Gender Transition

So, I have received some questions and noticed some little curiosity recently about what the process of gender transition/sex reassignment looks like in the ‘verse, or since that is highly variable, in the Empire.

Well, it goes something like this – and this is the procedure and the whole of the procedure, which requires no permissions or approvals from anyone:


You pay a visit to the local branch of Novacorpora. (This will not be difficult. They’re everywhere – basically the Starbucks of bodysculpt parlors.)

You say, “I can haz new [appropriate-sex] body?”

They say, “We can haz deposit?”

You give them the 12%. (It is slightly higher in some cases – such as female-to-male, for humans – because you don’t have the relevant chromosome and they have to synthesize a compatible one. But that’s just an implementation detail.)

You stick your hand in the fancy laser-genetic-sequencing-machine when they ask you to. It goes beep, and then there’s a brief discussion (and possibly some holography) of any non-genetic features you have that you want preserved in your new body.

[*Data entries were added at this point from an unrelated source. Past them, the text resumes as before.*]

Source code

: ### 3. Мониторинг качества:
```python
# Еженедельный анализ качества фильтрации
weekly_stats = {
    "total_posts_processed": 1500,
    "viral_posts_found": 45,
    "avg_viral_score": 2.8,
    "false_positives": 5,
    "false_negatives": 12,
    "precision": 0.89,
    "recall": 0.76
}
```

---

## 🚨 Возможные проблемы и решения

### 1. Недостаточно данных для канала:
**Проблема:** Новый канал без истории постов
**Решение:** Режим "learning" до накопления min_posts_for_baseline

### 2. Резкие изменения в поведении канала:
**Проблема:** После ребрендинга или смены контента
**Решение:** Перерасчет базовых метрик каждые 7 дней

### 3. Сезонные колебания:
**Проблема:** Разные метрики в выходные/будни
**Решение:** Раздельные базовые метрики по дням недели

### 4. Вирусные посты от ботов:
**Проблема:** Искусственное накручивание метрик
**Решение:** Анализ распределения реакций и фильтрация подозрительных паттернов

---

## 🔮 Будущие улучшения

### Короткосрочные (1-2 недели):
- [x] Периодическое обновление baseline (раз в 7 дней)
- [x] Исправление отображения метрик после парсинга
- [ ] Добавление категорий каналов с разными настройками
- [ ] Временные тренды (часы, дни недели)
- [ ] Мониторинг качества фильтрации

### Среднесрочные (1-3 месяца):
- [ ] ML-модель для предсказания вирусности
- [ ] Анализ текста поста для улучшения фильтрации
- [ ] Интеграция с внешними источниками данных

They ask you to come back in a week. (Unless you feel like paying over the odds for even-faster-than-regular-forced-growth cloning rates and went to a different store in the first place, but we’re assuming the default consumer version here.)


You come back a week later. They usher you into the changing room at the back, where you get to stare at an [appropriate-sex] version of you in a forced-growth tube. They cough to get your attention. You stop ogling yourself. (They laugh, and say that everyone does it the first time.)

They set up the cerebral bridge to put you into your new body. (There is a brief discussion of animus/anima/animua/animin remapping, but as you are what Earth would call a trans person, you don’t need that particular service.) You change into a medical coverall and sit down in the chair.

>DISCONTINUITY<

You wake up. By the clock on the wall, a couple of hours have passed, but right now you’re busy coughing growth-tank fluid out of your lungs. They hand you a towel. Your eyes ache in the peculiar way of eyes that have never been used before, but it soon passes. You look over at your old body, now running the Minimal Maintenance Architecture. It’s breathing, but it looks comatose.

They help you over to a chair and help you dress – well, unless you were good at guessing your new sizes and brought your own, help you dress in a fresh new set of GenericWear™. You’re hungry. Food is provided, all food you can eat with a rubber spoon, but in fairness you have to learn how to use a brand-new nervous system. There’s not enough of it, either, but they gently remind you that your digestive tract is new to all this, too.

Part of the forced-growth process involves teaching your new cerebellum how to operate, so it’s not as bad as it could be, and an hour or so of practice has you able to manipulate objects and walk around without falling over. They suggest that you wait a few days before operating heavy machinery anyway, just in case, as recommended in the pamphlet they hand you, Care and Feeding of Your New Body.

There’s a little legal paperwork to read through, details of the Identity Tribunal confirming that you are, in fact, still you and updating all the relevant records with your shiny new Body Identification Number so that all the biometric stuff in the world still works. That uses up another few minutes; the Imperial Service is efficient.

You pay at the desk. They ask you what you want done with your old body – they can ship it to cold storage for you, or put it up for resale, or arrange for biowaste disposal (i.e., euthanasia and incineration). It’s up to you – it’s still your property, even if you’re not living there any more. You ask them to keep it on site for a couple of days while you think about it. It’s not a problem.

You’re done here, so you go about your day. You catch sight of yourself in the store window as you leave. Damn, you look good.